When we asked respondents about the value of age estimation tools, all of them said that it would be incredibly beneficial, particularly for the age group of zero to 12. And then when broken down there were specific age groups that they felt a tool focusing on that age group would be more valuable than others.
Developing a technology that can identify and group images of the same victim. So a lot of people said that they would like to see something where a tool can identify one particular person and then sort of start cataloging other types of videos and images from maybe from other sources and kind of pull them all together so they can have all the information on one victim in one place.
Employing novel filtering techniques beyond skin tone detection, novel techniques for providing leads. And then finally developing technologies, allowing for new identified CSAM to be added and shared amongst investigators.
So finally we would like to thank [indecipherable] who gave us this amazing opportunity to work on this research. And a special thanks to all the practitioners that took and provided their responses. And our friends, I’ve met Otto Schwann who really dedicated his time and effort in helping design this survey to UNH students who assisted in the testing phase and then to DFRWS, who really made it possible to be here. So thank you.

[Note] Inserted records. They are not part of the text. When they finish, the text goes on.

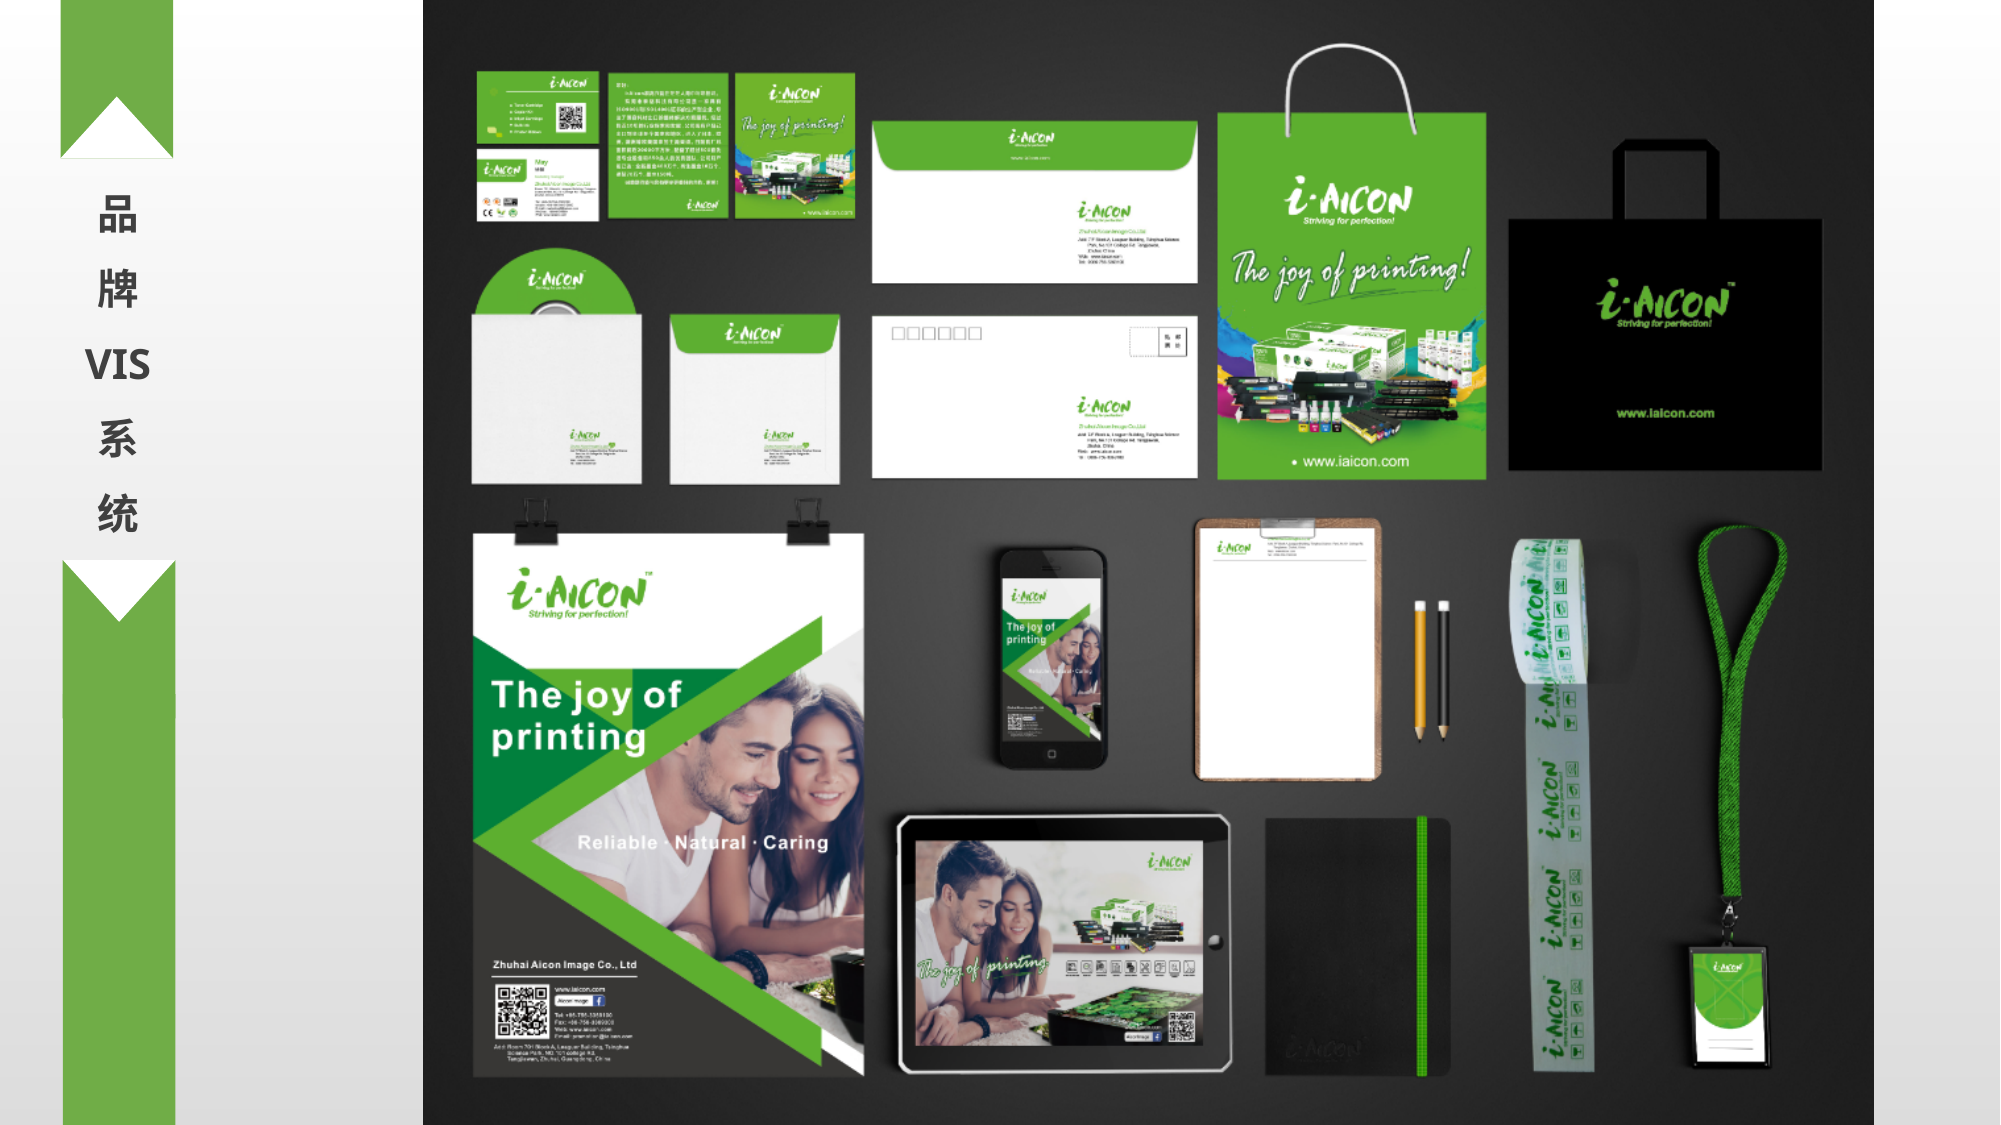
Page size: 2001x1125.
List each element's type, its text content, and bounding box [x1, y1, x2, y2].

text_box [58, 0, 174, 159]
text_box 品 牌 VIS 系 统 [62, 159, 174, 545]
picture [423, 0, 1874, 1125]
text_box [62, 559, 176, 1125]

There is time for questions.
Audience member: Okay, thank you. I’m very interested in this because obviously this is a huge problem. CSAM investigations are one of the most prevalent types of investigation, whatever we can do is great. And understanding the use case. I’m curious as to if your survey or your responses included any information about the difference in the time of using different techniques, such as skin filtering and hash searches, [which] upfront are not very time intensive. So they do allow a lot of the computational stuff [to be] done quickly. An examiner can go in when you start talking about AI age estimation higher processing on video content to find relative frames, et cetera, that tends to take a lot more time computationally upfront. Were there any responses that had to do with why? Maybe? I noticed that like the skin filtering and the hash is what most commonly used regardless of the availability and tools, if that has anything to do with it.
Laura: Time essentially was of essence and a lot of the responses that we received… we actually also did a whole section on asking respondents about the amount of time it takes to acquire their the videos and images for processing and all this. And we asked them for computers and Android devices and whatnot. And we had varying responses and times of how long it actually takes. But it does seem that for a lot of the people when implementing some of these technologies, it is a little bit more time-consuming, but also there was a concern of having false positives or false negatives. So that was another concern. So it seems to be like tied in together between the time and then the results.

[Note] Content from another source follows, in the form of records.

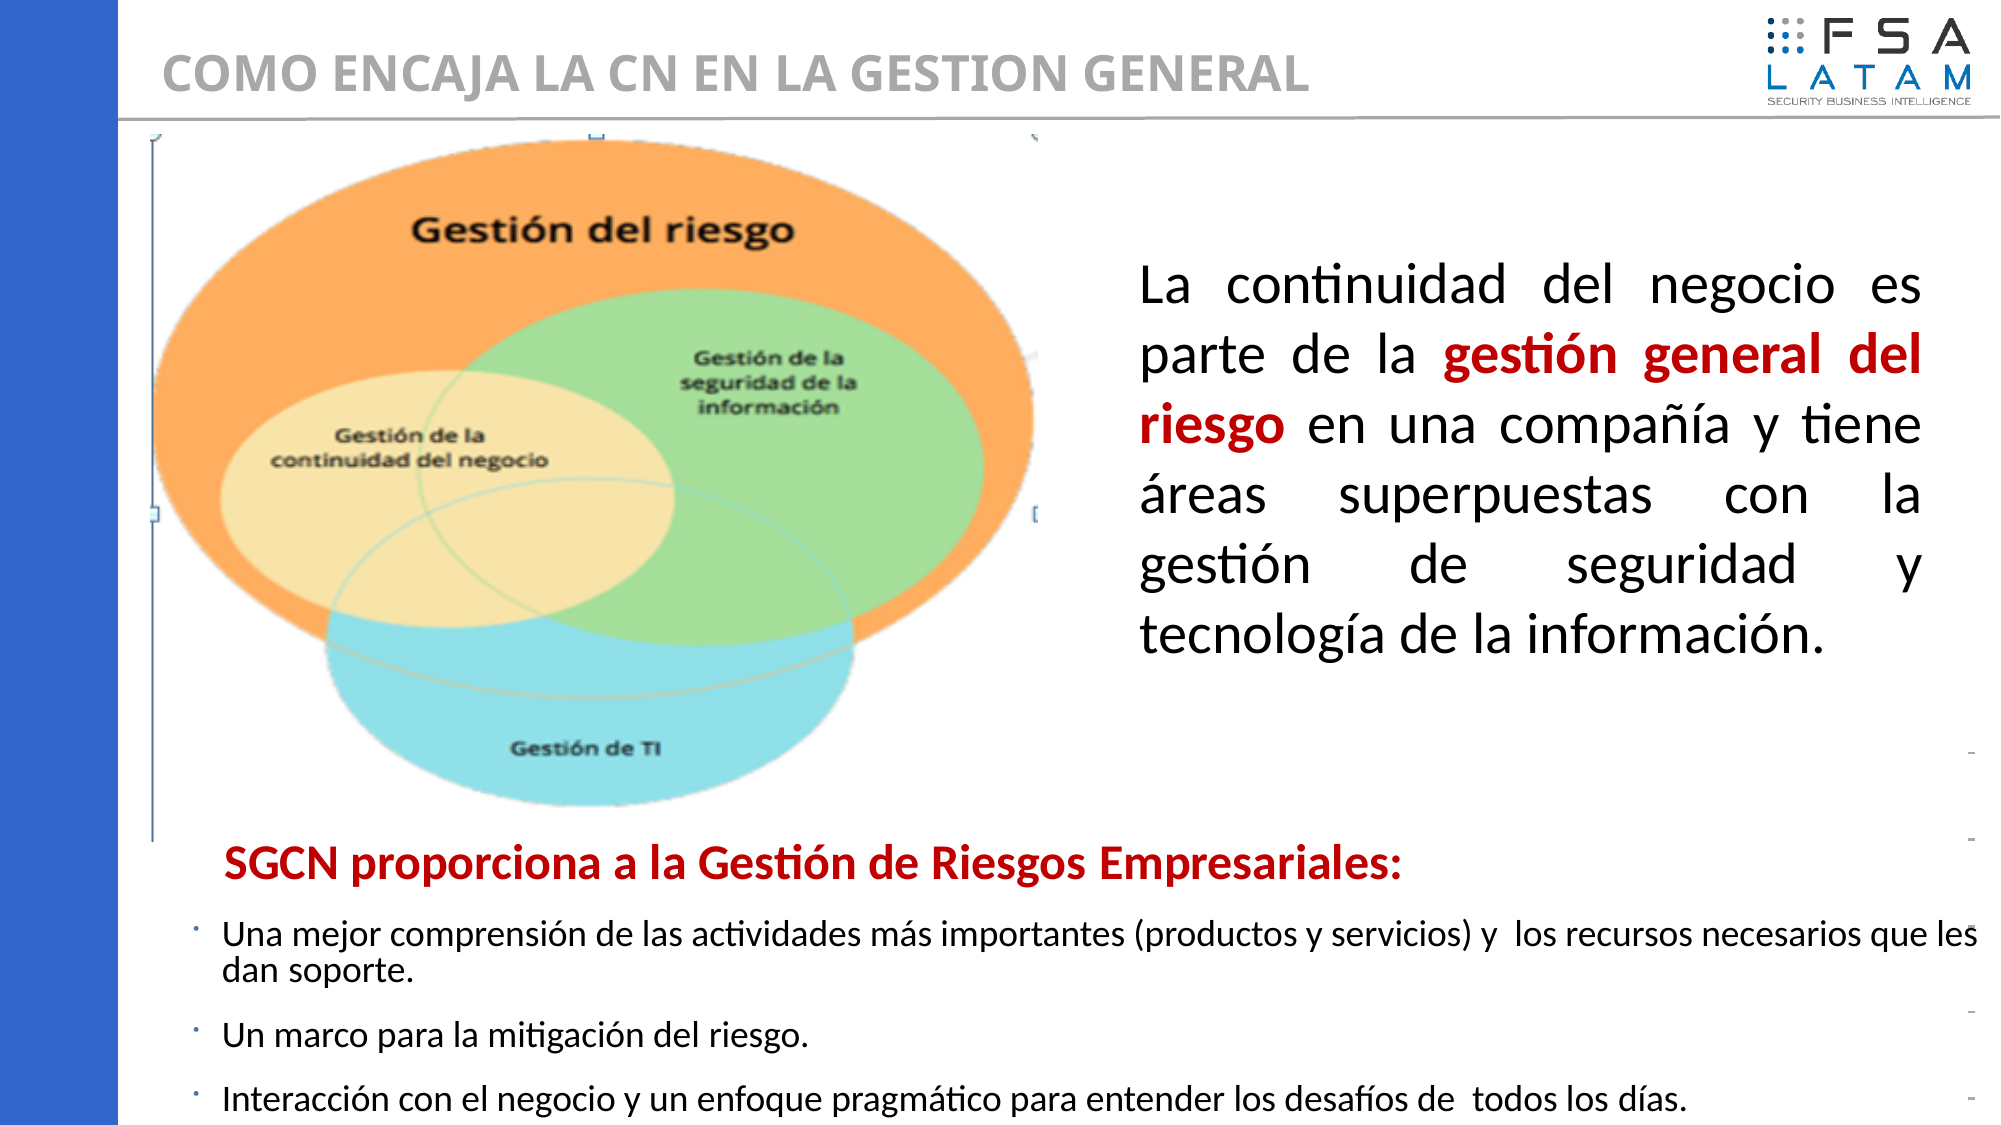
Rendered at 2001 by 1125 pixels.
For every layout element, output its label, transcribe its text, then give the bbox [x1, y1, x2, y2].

text_box SGCN proporciona a la Gestión de Riesgos Empresariales: Una mejor comprensión de las actividades más importantes (productos y servicios) y los recursos necesarios que les dan soporte. Un marco para la mitigación del riesgo. Interacción con el negocio y un enfoque pragmático para entender los desafíos de todos los días. [132, 822, 1996, 1125]
title COMO ENCAJA LA CN EN LA GESTION GENERAL [159, 39, 1563, 230]
text_box [1767, 18, 1971, 105]
picture [149, 134, 1038, 843]
text_box La continuidad del negocio es parte de la gestión general del riesgo en una compañía y tiene áreas superpuestas con la gestión de seguridad y tecnología de la información. [1125, 237, 1938, 673]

Audience member: Thank you. Yeah.
Host: Other questions, comments in the back?
Audience member: I wanted to provide a comment on some of your survey. I work for a company that deals with AI in security practitioning and what we see with a lot of our customers, our CSOs and folks is that the term ‘data science’ scares people. And so when you had that comment about people feeling that they’re not competent, I think that’s because we as an industry, not just here but across all industries, almost see data science as almost like a magic space. And none of us dare say we want to be, you know, assume any competence in that level. So it may be something to consider when you look at how you’re analyzing your respondents.
Host: Thank you. Thanks. Any other questions? Thank you. [inaudible].